Responding to the mayor’s comments, a spokesman for Harris’s office pulled the “Prick” card and then doubled down with the “What About the Kids?” card, stating, “I only wish some D.C. politicians cared as much about providing a quality education to D.C. students as they do about decriminalizing marijuana.”
Mayor Gray has gone grassroots in his defense of weed, going so far as to urge his city residents to boycott Rep. Harris’s 1st Congressional District, which happens to include the entirety of Maryland’s eastern shoreline.
Kimberly Perry of D.C. Vote, said in a prepared statement, “If you care about D.C. equality, we ask you to not patronize vacation destinations in Rep. Harris’ district. We might not be able to vote in Congress, but we can all vote with our wallets.”
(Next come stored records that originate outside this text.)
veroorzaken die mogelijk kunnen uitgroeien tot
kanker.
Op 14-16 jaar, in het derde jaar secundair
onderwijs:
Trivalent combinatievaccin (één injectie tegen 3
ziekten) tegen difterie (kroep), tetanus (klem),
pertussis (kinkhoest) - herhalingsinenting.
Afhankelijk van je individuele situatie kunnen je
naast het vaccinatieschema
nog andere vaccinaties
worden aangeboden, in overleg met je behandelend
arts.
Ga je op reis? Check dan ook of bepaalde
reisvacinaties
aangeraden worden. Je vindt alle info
Her group, the mayor, and other activists suggest a trip to Delaware or Virginia, instead. Or, if they do end up in eastern Maryland, D.C residents are being encouraged to spend their time picketing the Congressman’s office, rather than supporting him and his agendas with big tourism dollars over the holiday weekend.
Like a game of Tecmo Bowl, Rep. Harris went back to the only page in the Republican playbook, pulling the same two tired cards as before, blubbering about how city-dwellers “know better” than to boycott his shoreline.
“Spending the weekend on the beautiful, family friendly Eastern Shore is more important than increasing drug use by D.C. teenagers,” read a dickish statement released by his office.
The companion bill yet to be passed by the Senate will likely omit the Harris language from their version, leaving it up to conference committees to meet somewhere in the middle. The result of that compromise between democracy and ignorance will likely take effect on D.C. pot laws this fall.
This is what they do. They just keep moving the goalposts, so that the “center” of the debate still lies somewhere right of Crazytown.
They insist on all legislation containing language regarding Schedule I of the Controlled Substances Act – that way they can accuse their political opponents of wanting to push everything from ecstasy, to pot, to peyote to “the kids”.
See how that works? When the “debate” begins with one side having to defend themselves against half-cocked accusations of approving of the selling of weed and/or heroin to “the kids”, it becomes much more beneficial for Republicans to “meet in the middle”.